L'émission de 1931 constitue donc bien un appel au public, faisant tomber la
Société Générale pour l'Industrie électrique sous le coup de l'art. 1 al. 2
litt . a LFB.
La recourante observe, il est vrai, qu'elle a déjà amorti une partie de cet
emprunt par le rachat et l'annulation de ses titres. D'autre part, ledit
emprunt aurait eu quelque chose d'exceptionnel qui excluait, de la part de la
recourante, l'habitude de solliciter le crédit public pour l'apport de fonds.
Le Tribunal fédéral ne saurait partager cette manière de voir.

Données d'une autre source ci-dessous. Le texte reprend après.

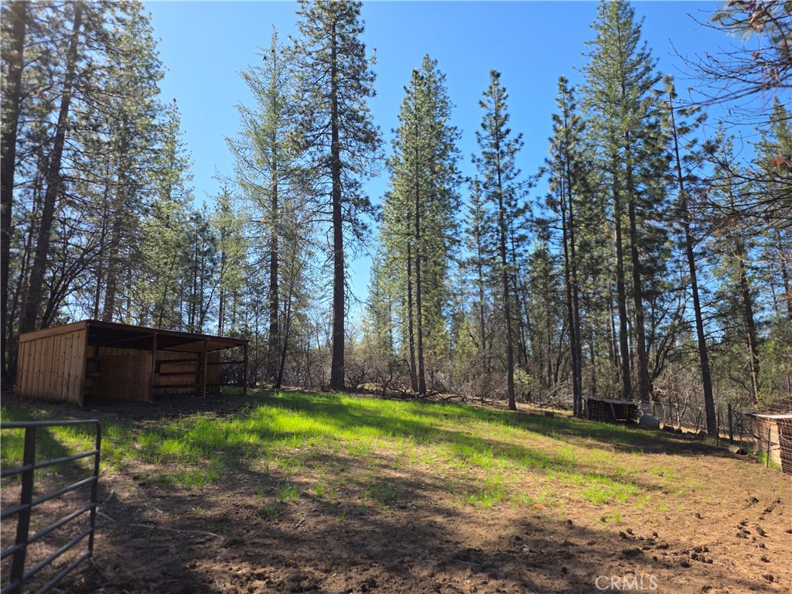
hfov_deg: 73.9
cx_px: 396
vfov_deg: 58.9
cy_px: 297
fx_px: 526
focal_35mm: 23
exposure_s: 1/2897
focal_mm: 6.25
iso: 80
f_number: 1.7
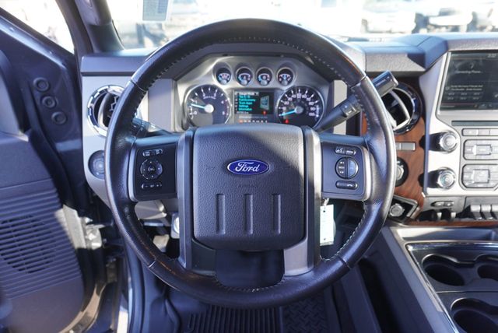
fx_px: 332
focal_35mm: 24
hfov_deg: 73.7
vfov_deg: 53.2
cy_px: 166
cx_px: 249
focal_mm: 16
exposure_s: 1/60
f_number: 4
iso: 250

La recourante reconnaît elle-même qu'il serait absurde de n'assujettir les
sociétés financières à la loi que pendant la durée d'une souscription
d'obligations. Car c'est surtout une fois la souscription terminée qu'il
devient nécessaire de surveiller l'établissement pour l'empêcher de dilapider
les fonds qui lui ont été confiés. La même considération suffit à démontrer
que l'assujettissement à la loi ne doit pas dépendre du caractère plus ou
moins habituel des appels au public. Il suffit qu'une société financière ait
procédé une fois à un appel de ce genre, et qu'elle convertisse les capitaux
ainsi obtenus dans des placements divers, pour justifier l'assujettissement;
en revanche celui-ci deviendra inutile et pourra prendre fin dès le jour où la
société aura intégralement remboursé ses souscripteurs et ne fera plus
d'opérations qu'avec ses propres capitaux ou avec des fonds obtenus par
d'autres moyens que l'appel au public.
Par ces motifs, le Tribunal fédéral prononce:
Le recours est rejeté et la décision attaquée entièrement confirmée.